Ibid en s.38 County Courts Act 1984

AC 396.

Lansing Linde Ltd-V-Kerr 1 WLR 251, CA,

Cayne-V-Global Natural Resources Plc 1 All er 225.

Lock International Plc-v-Beswick 3 All ER 373.

Roger Bullivant Ltd –v – Ellis ICR 464, CA

Huisje in de Tuin Foods Ltd –v – Milk Marketing Board 1AC 130 HL

Graham –v – Delderfield FSR 313, CA

Unigate Zuivelfabrieken Ltd –v – Bruce, The Times, 2 Maart 1988

Talaris (Sweden) AB –V – Netwerk Controls International Ltd EWHC 2930 (TCC)

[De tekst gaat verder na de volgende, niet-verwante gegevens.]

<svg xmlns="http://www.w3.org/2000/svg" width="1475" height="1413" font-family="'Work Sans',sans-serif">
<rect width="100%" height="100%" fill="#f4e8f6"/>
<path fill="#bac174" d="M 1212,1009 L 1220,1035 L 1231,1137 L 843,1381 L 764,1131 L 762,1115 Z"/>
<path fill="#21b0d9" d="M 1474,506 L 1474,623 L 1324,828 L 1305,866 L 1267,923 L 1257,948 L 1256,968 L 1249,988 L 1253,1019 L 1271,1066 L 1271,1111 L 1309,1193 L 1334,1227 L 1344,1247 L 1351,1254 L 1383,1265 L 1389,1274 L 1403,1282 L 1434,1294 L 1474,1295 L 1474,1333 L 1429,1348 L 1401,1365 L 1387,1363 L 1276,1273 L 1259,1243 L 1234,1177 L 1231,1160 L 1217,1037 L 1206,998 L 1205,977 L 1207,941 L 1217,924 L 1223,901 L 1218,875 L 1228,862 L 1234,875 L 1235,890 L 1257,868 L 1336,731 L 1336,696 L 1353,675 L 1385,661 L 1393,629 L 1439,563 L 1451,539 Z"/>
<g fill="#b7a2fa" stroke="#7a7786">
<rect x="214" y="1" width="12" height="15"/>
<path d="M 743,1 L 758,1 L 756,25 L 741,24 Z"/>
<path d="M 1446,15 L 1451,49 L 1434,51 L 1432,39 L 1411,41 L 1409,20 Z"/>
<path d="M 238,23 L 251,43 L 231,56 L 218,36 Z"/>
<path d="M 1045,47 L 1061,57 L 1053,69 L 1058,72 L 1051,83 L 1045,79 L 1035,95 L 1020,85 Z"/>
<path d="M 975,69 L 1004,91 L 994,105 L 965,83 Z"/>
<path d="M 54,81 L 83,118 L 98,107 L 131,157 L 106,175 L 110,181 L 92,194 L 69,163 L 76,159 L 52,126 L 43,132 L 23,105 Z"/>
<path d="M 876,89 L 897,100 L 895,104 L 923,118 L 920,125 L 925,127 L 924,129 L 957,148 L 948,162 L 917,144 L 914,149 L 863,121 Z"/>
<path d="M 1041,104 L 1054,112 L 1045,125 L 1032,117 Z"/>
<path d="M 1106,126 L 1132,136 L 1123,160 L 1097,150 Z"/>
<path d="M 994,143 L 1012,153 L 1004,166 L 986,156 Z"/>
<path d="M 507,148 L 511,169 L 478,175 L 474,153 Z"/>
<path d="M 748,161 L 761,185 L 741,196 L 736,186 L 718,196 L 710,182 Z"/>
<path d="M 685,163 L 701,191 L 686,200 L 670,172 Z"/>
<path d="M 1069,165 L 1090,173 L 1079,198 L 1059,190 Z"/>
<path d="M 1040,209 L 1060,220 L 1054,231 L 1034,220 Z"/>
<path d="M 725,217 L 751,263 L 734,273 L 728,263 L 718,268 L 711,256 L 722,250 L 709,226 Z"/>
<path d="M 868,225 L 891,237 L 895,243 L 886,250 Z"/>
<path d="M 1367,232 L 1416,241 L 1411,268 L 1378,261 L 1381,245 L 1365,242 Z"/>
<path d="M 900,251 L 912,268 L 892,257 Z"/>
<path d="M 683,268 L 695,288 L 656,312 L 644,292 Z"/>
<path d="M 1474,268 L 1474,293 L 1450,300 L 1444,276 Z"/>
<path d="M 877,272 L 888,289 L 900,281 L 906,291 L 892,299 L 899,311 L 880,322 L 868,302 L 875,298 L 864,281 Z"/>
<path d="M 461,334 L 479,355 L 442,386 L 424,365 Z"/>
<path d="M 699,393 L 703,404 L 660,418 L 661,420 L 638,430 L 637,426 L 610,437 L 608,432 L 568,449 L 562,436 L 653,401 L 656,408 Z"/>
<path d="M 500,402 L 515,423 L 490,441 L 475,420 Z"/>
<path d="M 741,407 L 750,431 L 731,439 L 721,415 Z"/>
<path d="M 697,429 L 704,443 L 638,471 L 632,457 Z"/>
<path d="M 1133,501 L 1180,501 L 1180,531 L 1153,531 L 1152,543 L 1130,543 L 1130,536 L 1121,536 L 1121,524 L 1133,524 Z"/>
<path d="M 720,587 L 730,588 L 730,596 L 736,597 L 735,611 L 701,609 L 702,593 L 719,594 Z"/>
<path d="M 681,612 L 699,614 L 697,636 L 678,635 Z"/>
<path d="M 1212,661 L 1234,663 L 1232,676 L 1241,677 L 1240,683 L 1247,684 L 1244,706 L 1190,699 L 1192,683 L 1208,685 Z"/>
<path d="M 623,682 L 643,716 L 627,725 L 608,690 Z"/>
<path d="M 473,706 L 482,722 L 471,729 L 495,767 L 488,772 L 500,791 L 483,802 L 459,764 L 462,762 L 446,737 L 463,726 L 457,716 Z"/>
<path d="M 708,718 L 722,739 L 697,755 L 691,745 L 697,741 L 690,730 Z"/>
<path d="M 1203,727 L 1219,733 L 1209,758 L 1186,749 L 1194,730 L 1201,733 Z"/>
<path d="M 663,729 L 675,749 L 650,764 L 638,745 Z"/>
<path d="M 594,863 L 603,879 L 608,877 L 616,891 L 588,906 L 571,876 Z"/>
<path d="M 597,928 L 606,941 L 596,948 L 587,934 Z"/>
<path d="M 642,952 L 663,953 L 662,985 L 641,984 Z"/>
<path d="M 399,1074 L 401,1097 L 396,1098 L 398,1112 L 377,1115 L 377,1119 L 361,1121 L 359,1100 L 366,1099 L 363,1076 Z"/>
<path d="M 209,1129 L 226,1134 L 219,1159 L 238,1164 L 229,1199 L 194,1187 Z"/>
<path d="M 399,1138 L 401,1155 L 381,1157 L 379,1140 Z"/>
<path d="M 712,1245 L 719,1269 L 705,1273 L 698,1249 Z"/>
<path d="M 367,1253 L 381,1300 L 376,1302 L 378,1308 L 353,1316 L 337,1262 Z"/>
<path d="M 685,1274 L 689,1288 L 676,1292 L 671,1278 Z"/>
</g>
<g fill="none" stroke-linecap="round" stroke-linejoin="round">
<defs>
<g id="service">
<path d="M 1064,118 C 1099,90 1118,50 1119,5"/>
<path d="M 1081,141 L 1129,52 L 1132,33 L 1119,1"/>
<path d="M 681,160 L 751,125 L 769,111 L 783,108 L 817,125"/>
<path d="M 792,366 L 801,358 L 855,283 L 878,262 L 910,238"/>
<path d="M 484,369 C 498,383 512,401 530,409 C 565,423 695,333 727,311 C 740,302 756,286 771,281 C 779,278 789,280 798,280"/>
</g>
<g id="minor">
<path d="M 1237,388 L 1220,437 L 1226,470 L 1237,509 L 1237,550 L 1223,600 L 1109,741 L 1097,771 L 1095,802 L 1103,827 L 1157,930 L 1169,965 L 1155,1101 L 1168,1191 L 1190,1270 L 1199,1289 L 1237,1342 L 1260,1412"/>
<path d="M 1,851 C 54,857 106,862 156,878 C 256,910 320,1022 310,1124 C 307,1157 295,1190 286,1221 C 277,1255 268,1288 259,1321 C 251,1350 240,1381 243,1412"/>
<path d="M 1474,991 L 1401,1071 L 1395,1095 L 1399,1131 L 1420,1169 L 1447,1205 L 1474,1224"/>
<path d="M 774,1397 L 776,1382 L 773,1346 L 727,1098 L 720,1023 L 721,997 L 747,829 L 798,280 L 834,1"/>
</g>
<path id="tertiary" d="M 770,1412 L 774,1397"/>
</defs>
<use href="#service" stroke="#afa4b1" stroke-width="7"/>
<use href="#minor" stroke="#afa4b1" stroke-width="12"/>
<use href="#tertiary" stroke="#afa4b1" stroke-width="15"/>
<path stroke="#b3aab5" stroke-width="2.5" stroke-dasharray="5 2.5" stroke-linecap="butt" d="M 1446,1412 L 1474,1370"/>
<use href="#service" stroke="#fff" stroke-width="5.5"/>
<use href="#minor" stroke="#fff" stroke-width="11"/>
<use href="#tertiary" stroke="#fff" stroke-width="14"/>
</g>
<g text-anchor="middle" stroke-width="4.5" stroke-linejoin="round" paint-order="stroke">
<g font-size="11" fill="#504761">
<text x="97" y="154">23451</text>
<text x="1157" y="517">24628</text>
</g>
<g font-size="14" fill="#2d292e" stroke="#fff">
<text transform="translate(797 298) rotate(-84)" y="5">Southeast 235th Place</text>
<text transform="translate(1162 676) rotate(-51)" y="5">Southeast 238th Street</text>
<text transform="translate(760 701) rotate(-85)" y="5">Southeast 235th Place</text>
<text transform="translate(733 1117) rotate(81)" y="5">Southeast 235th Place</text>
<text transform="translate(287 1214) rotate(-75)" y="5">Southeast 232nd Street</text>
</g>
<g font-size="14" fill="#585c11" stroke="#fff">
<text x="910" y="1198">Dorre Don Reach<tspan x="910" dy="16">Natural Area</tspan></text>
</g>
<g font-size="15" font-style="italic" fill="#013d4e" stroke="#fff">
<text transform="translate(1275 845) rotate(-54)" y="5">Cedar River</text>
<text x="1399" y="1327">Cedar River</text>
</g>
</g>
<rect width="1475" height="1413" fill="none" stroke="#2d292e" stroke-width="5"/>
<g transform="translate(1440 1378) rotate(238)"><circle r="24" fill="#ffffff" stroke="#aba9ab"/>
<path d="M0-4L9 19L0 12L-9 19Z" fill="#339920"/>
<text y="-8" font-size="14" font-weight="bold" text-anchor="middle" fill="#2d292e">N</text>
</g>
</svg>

– Serie 5-Software Ltd –v – Clark 1 All ER 853

Lawrence David –v – Ashton ICR 123

1WRL 251, CA

CPR 25.2(1).

CPR 25.2 (2) (a) en (b)

PD 2B.2.2

PD 2B. 2 en PD 25A.1.2

PD 2B. 2. 4 en PD 25A.1.3

PD 2B.2.4

reanimatie 23.2

reanimatie 23.7(1)

PD 23A 4.2

EWHC 1524

CPR R25.3(1)

Siporex Handel SA v Comdel Grondstoffen 2 Lloyd ’s Rapporten 428

Marc Rich & Co Holding GmbH v Krasner Hof van Beroep van 15 januari 1999

Brink’ s Mat Ltd v Elcombe 1 WLR 1350

Sita UK Group Holdings Ltd & een Ander v Serruys & Anderen EWHC 698

Thane Investments Ltd v Tomlinson EWHC 2972

Lawrence David Ltd / Ashton (n 13)

CPR-R 81.9(1)

REANIMATIE R23.991) en (2)

CPR 81.9 (1) en 81.6

CPR 81.8.(1) Zie bijvoorbeeld Hydropool Hot Tubs Ltd / Roberjot & another EWHC 121 (Ch)

Elliot / Klinger 1 WLR 1165

R / City of London Magistrates Court, ex p Green 3 ALLER 551

Sectorguard Plc / Deinne Plc EWHC 2693 (Ch)

Geef een antwoord

Het e-mailadres wordt niet gepubliceerd.